Он миновал окраину и шел теперь улицей, ведущей в центр. Здесь дома были выше, ветер тише, а метель ленивее. Снег вяло кружился в снопах света, падавших из окон. Чем дальше, тем улица становилась многолюднее и шумнее. Люди шли парами, группами, по тротуарам и по мостовой. Они громко и бессвязно пели, смеялись. То и дело слышалось:

– С Новым годом!

– С Новым веком!

Бетховен остановился. Из кабака с золотым оленем на вывеске вывалилась странная компания и загородила ему дорогу. Люди шли в ряд, положив друг другу на плечи руки, и, приплясывая на ходу, горланили песни. Спереди, пятясь спиной и тоже пританцовывая, шли двое: мужчина и женщина – наверно, кабатчик и его жена. Он зажал под мышкой левой руки бочоночек с пивом, а правой дирижировал хором нестройных голосов. Она украсила шею, словно гирляндой цветов, огромной связкой сосисок.

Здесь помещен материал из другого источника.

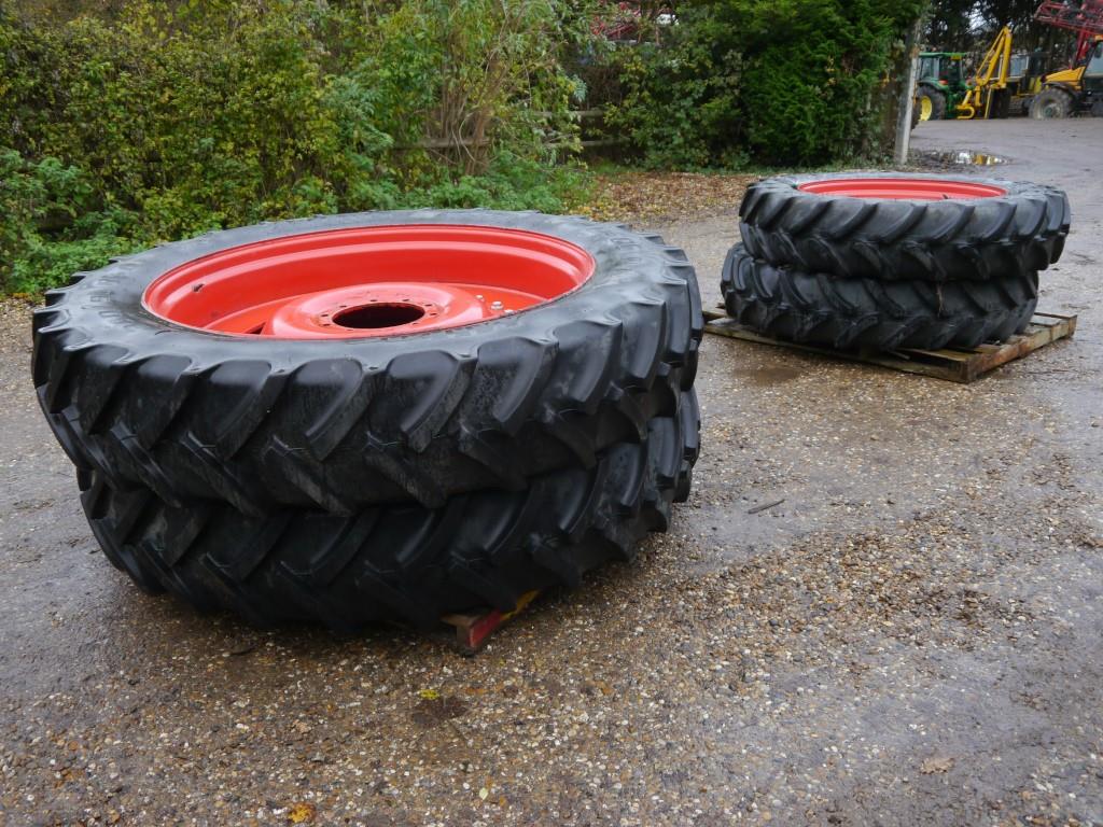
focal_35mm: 36
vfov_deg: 39.7
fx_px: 1147
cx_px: 552
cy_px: 414
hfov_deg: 51.4
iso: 160
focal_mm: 18
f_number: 4
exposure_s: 1/125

Пьяны, сыты, довольны и жизнью и собой. Для них и Новый год и даже Новый век ничего, кроме нового обжорства, не несут. Что им до того, что бессловесная страна скована льдом, что мысль зажата в цензурных тисках, что Новый век начался в мире намного раньше его календарного срока – одиннадцать лет назад, еще в 1789 году. Пусть бунтуют другие. Пока австриец имеет сосиски и коричневое пиво, он бунтовать не станет. Жалкая страна феаков, людей с заплывшими жиром мозгами, дряблыми мускулами и студенистой волей…

Он вышел на площадь, огромную, заснеженную, угрюмо одинокую в своей безмерной пустоте. Лишь вдалеке, перед чугунной вязью решетчатых ворот, застыли черными изваяниями фигуры часовых.

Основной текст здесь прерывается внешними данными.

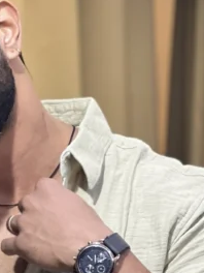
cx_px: -9
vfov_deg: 7.2
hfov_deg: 5.4
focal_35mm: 272
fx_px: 2137
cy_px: 366
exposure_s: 1/100
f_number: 2.8
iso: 160
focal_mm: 9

Императорский дворец. В зеркальных окнах ярко пылают люстры. Там веселятся. Беспечно и бездумно. Несмотря ни на что. Надежны решетки. Каменно-неподвижны часовые. Крепко примкнуты к ружьям штыки. В арсеналах достаточно пороху, ядер и картечи. Габсбургская монархия сильна. Свобода загнанна и пуглива. Но она придет. Придет извне. Ее принесет тот, о ком он размышляет все эти годы, кем восхищается и кому поклоняется. Генерал революции. Не титулованный монаршей милостью, а возвеличенный народом сын народа. В его честь он сложит симфонию. Такой еще не было на земле. Симфония Нового века. Она восславит свободу и разбудит ее в сердцах и мыслях людей…

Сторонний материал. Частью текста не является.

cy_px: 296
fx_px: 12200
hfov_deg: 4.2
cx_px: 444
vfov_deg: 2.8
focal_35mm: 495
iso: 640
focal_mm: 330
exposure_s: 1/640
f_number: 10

Ветер опять усилился. Снова поднялась метель. Перекрывая ее взвизгивания, Бетховен гневно расхохотался, плотней запахнул плащ и ринулся навстречу снежной крутоверти, наперерез ей.

III

Он хорошо начал век. Новый век он открыл новыми сочинениями. То были не просто очередные опусы. То были вехи – и на его собственном пути и на путях развития музыки.

В 1800 году он пишет знаменитый опус 18 – шесть струнных квартетов. До этого он квартетов не писал, а лишь изучал сложное искусство их создания. Но изучал по-бетховенски, старательно и досконально. И по своему обыкновению приступил к делу только тогда, когда заготовил весь необходимый материал. Оттого первый же опыт оказался не робкой пробой пера, а зрелой работой мастера, творением искусства. Недаром он сам писал одному из своих друзей: «Я теперь уже вполне овладел умением сочинять квартеты».

Шесть струнных квартетов ошеломляют богатством мелодии, разнообразием и яркостью красок, техническим совершенством. Бетховен и здесь встал вровень со своими великими отцами – Гайдном и Моцартом, достигшими вершин камерно-инструментальной музыки.

В шести квартетах запечатлен огромный, многоликий и неповторимый мир. В них струится жизнь во всех ее сложных и многообразных проявлениях. Здесь и буйная радость, и мягкая грусть, и лучезарная шутка, и туманная меланхолия, и волевой призыв к действию, и глубокое размышление, и ослепительное веселье, и черное, беспросветное горе.

О медленной части Первого до-мажорного квартета Бетховен сказал, что ее музыка навеяна заключительной сценой «Ромео и Джульетты» Шекспира.